- Short name: NEP
- Former name: Mystic Valley Chamber Orchestra
- Founded: 1976; 50 years ago
- Location: Boston MA, United States of America
- Concert hall: Tsai Performance Center, Boston University
- Concertmaster: Danielle Maddon
- Music director: Tianhui Ng
- Website: nephilharmonic.org

= New England Philharmonic =

The New England Philharmonic is a volunteer orchestra based in Boston, Massachusetts, founded in 1976. The current music director is Tianhui Ng.

==History==
The New England Philharmonic, a volunteer orchestra, was founded in 1976, by Michel Perrault, then residing in Winchester, MA and Gervásio de Chaves, a resident of Arlington, MA, as the Mystic Valley Chamber Orchestra. The first public performances were held in November 1977 in Arlington, Massachusetts and Belmont, Massachusetts.

In 1986, the orchestra took up residence at Framingham State College under Music Director, Jeffrey Rink and in 1987 adopted its current name. The orchestra’s musical director at this time was Ronald Feldman, then a cellist with the Boston Symphony Orchestra. The orchestra was the orchestra in residence at Simmons College from 1996 through 2014. Richard Pittman served as music director from 1997 to 2022.

== Repertoire and awards ==
The orchestra is known for its premieres of new works by contemporary composers, and its performances of both earlier works of classical music, as well as more modern music. The orchestra organizes an annual call for scores from emerging composers, and also a young artist competition. The orchestra has received the Award for Adventurous Programming from the American Society of Composers, Authors and Publishers seven times, most recently in 2011.

The ensemble hosts a composer in residence each season. Past composers in residence include Marjorie Merryman, Peter Child, Michael Gandolfi, Andy Vores, Richard Cornell, and Robert Kyr, the last of whom was the first such composer, appointed in 1985.

The orchestra has received grants and awards from organizations supporting the arts, including the Aaron Copland Fund for Music and the Virgil Thomson Foundation. The orchestra is supported by the Massachusetts Cultural Council, a state agency of Massachusetts.

==Performances==
The orchestra presents an annual series of concerts beginning each fall, appearing at the Tsai Performance Center at Boston University. The orchestra is currently entering its 37th season.
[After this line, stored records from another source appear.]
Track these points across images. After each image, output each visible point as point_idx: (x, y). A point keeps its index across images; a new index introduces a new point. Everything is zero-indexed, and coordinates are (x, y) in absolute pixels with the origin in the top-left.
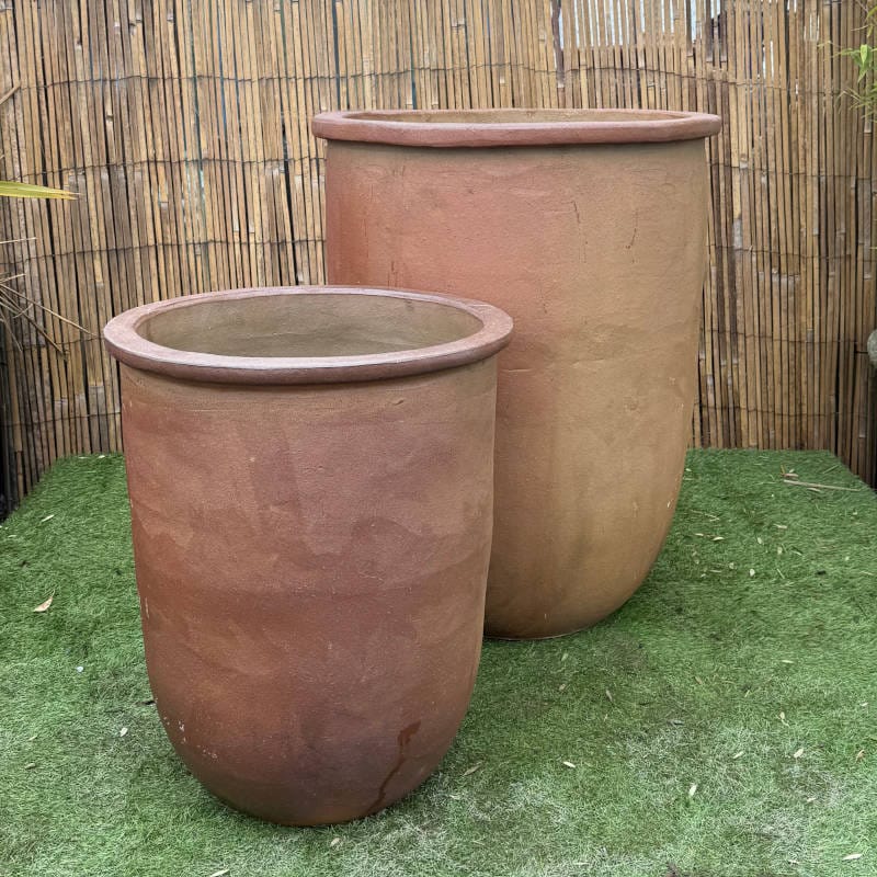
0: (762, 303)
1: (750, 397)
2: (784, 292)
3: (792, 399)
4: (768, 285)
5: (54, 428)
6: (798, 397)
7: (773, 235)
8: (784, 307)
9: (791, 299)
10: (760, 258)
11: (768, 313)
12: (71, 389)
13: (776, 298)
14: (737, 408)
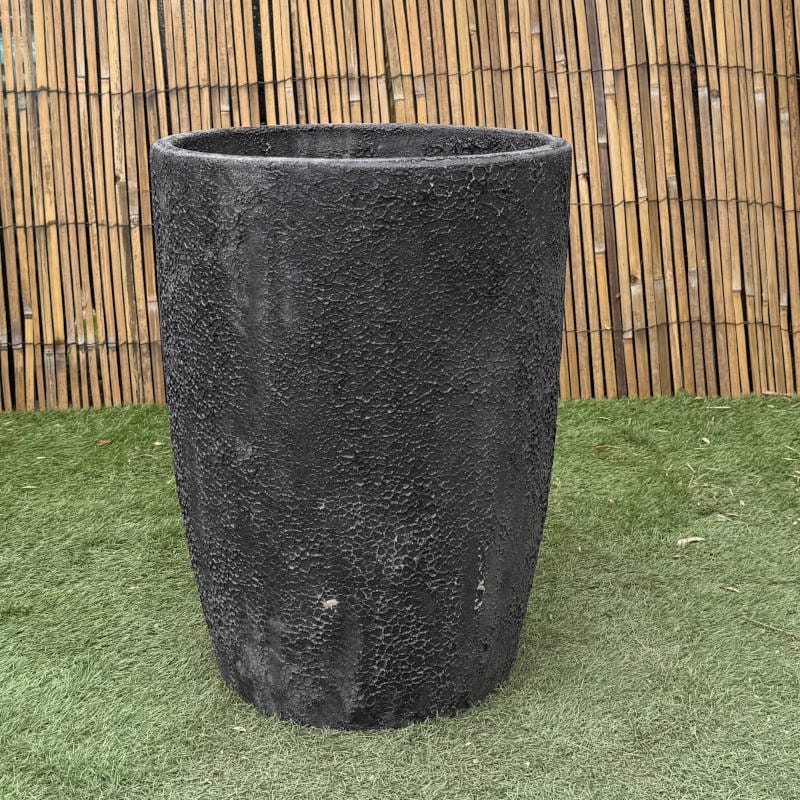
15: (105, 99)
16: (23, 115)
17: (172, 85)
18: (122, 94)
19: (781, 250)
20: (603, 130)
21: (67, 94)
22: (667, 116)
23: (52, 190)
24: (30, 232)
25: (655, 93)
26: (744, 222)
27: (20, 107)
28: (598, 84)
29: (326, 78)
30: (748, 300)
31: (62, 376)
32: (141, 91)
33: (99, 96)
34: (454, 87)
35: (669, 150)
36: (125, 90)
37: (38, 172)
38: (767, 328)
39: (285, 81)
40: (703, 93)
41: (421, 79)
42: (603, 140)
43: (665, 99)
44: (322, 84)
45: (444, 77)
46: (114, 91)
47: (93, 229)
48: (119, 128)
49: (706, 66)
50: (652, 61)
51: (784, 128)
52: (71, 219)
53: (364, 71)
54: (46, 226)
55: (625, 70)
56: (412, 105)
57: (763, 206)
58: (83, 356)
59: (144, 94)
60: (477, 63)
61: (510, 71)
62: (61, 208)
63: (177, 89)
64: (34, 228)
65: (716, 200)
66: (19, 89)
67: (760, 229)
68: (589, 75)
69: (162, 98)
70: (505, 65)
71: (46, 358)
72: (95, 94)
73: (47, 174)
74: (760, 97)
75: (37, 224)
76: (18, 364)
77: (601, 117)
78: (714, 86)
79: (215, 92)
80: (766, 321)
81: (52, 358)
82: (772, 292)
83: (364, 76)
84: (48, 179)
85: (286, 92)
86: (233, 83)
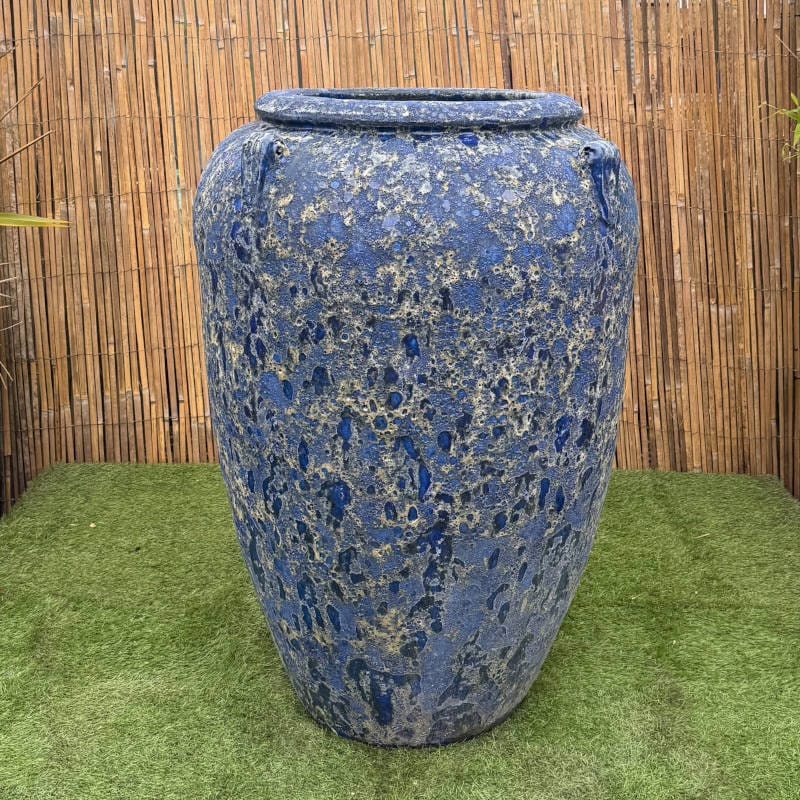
0: (702, 331)
1: (693, 421)
2: (722, 321)
3: (733, 422)
4: (706, 314)
5: (41, 436)
6: (739, 420)
7: (710, 269)
8: (723, 335)
9: (729, 327)
10: (699, 289)
11: (708, 340)
12: (57, 400)
13: (714, 326)
14: (681, 431)
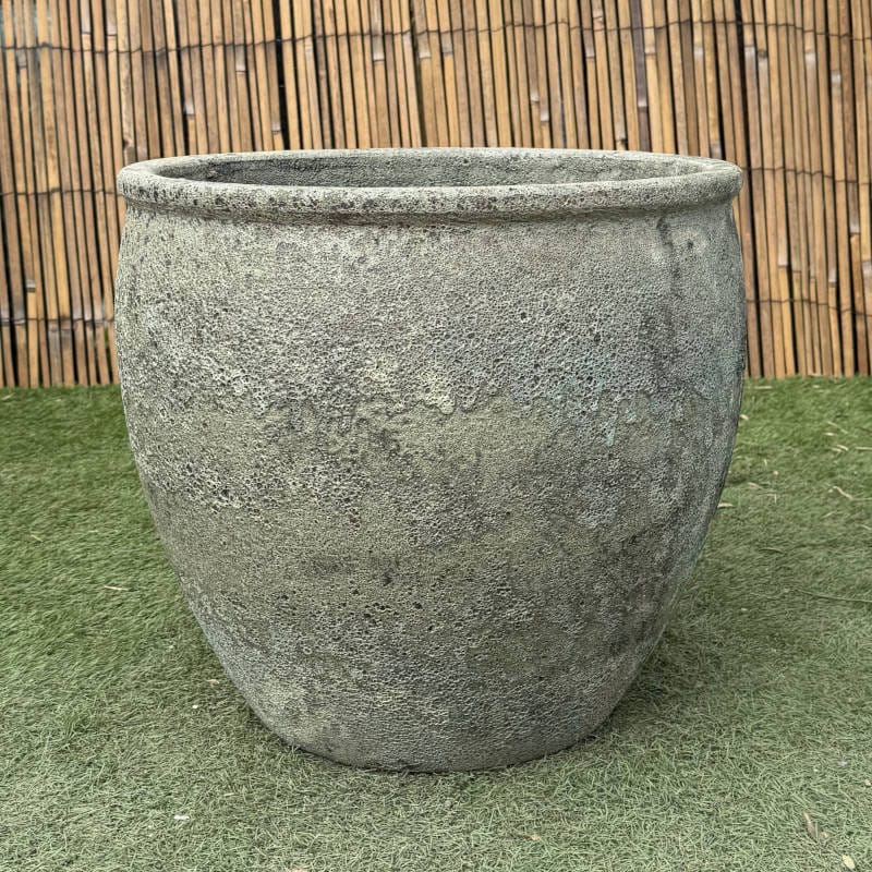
15: (112, 57)
16: (23, 72)
17: (184, 43)
18: (130, 52)
19: (830, 222)
20: (643, 92)
21: (71, 50)
22: (711, 78)
23: (55, 153)
24: (32, 198)
25: (698, 53)
26: (791, 192)
27: (20, 65)
28: (638, 44)
29: (348, 35)
30: (795, 276)
31: (68, 354)
32: (150, 48)
33: (106, 53)
34: (484, 44)
35: (713, 115)
36: (134, 48)
37: (40, 135)
38: (813, 306)
39: (304, 38)
40: (749, 53)
41: (448, 36)
42: (642, 104)
43: (710, 59)
44: (343, 40)
45: (473, 33)
46: (121, 49)
47: (100, 197)
48: (127, 88)
49: (754, 24)
50: (696, 18)
51: (836, 92)
52: (76, 186)
53: (388, 27)
54: (49, 194)
55: (667, 26)
56: (439, 63)
57: (811, 175)
58: (89, 333)
59: (154, 52)
60: (508, 18)
61: (544, 27)
62: (66, 174)
63: (189, 47)
64: (36, 194)
65: (763, 169)
66: (19, 45)
67: (809, 201)
68: (629, 32)
69: (173, 56)
70: (538, 20)
71: (50, 334)
72: (101, 52)
73: (50, 137)
74: (810, 58)
75: (39, 191)
76: (21, 340)
77: (641, 79)
78: (762, 45)
79: (230, 50)
80: (813, 299)
81: (57, 335)
82: (820, 267)
83: (388, 33)
84: (51, 142)
85: (305, 50)
86: (249, 40)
During its 35th anniversary season in 2011-2012, the orchestra gave two well-received performances of the War Requiem by Benjamin Britten, together with Chorus pro Musica, the Providence Singers and the Boston Children’s Chorus. One performance, in Boston, was held at the Cathedral of the Holy Cross. A second performance, in Providence, Rhode Island, was held at the Cathedral of Saints Peter and Paul.